#### SHORT EXERCISE:
Update everything from the line containing "Page size: 1241x1754." down to the line containing "text ΣΟΦΡΑΣ ΝΙΚΟΣ", replacing "text content" with "visible text" and leaving all else unchanged.

#### THE INPUT:
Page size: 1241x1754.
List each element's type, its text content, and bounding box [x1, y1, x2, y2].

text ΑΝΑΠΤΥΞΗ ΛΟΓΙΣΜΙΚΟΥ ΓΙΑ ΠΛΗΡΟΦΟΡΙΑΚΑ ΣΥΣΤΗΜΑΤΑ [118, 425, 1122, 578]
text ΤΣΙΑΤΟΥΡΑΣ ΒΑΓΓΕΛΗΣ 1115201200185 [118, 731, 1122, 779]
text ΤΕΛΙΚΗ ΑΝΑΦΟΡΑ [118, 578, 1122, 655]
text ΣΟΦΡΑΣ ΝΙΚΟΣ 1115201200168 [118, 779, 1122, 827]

--

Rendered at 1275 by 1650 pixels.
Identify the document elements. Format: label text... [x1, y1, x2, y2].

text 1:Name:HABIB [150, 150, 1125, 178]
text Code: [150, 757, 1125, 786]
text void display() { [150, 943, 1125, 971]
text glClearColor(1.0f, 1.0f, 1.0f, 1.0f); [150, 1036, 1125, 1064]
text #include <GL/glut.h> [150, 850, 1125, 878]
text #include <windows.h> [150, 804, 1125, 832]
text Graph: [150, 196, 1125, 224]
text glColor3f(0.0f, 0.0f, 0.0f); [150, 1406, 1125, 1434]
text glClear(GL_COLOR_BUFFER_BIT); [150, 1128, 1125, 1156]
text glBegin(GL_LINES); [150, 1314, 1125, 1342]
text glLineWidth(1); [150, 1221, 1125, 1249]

==

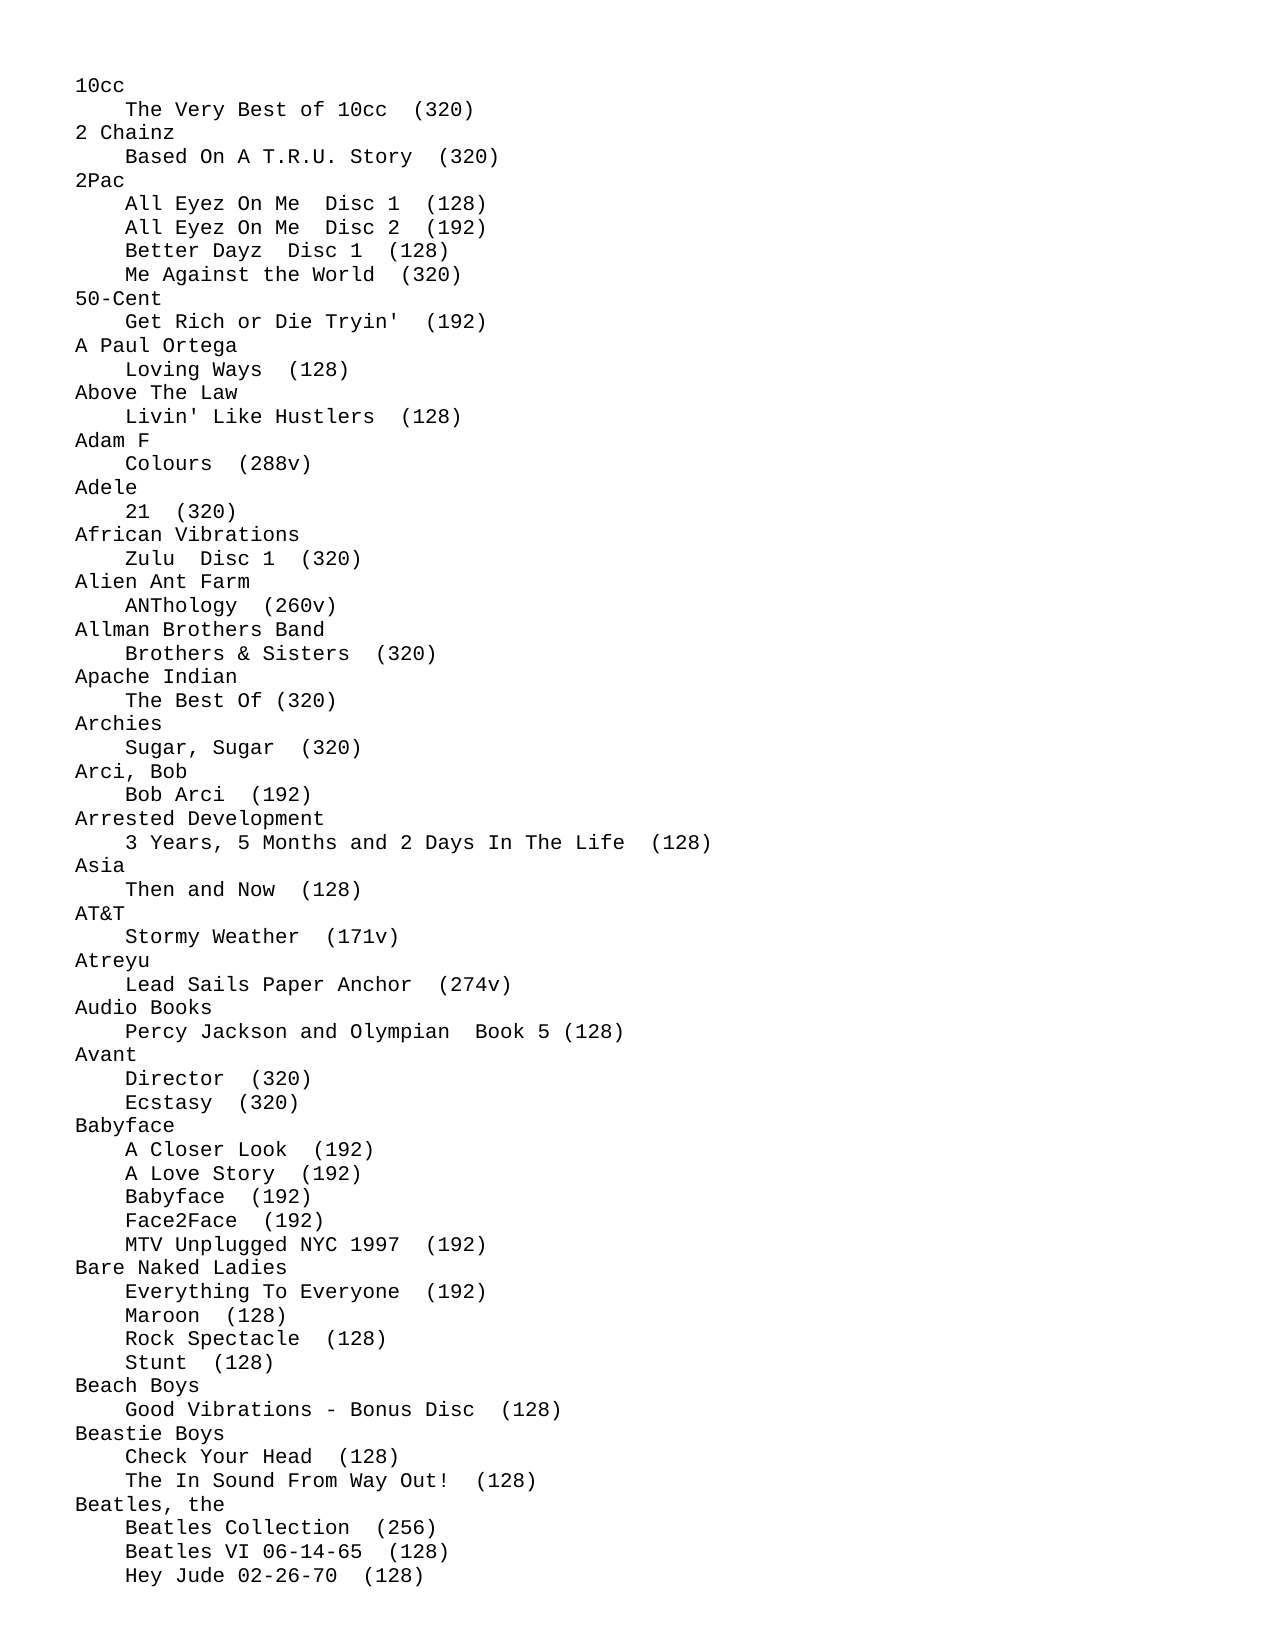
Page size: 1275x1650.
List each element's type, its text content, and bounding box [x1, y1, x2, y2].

#### SOLUTION:
Page size: 1241x1754.
List each element's type, its visible text, and bounding box [x1, y1, x2, y2].

text ΑΝΑΠΤΥΞΗ ΛΟΓΙΣΜΙΚΟΥ ΓΙΑ ΠΛΗΡΟΦΟΡΙΑΚΑ ΣΥΣΤΗΜΑΤΑ [118, 425, 1122, 578]
text ΤΣΙΑΤΟΥΡΑΣ ΒΑΓΓΕΛΗΣ 1115201200185 [118, 731, 1122, 779]
text ΤΕΛΙΚΗ ΑΝΑΦΟΡΑ [118, 578, 1122, 655]
text ΣΟΦΡΑΣ ΝΙΚΟΣ 1115201200168 [118, 779, 1122, 827]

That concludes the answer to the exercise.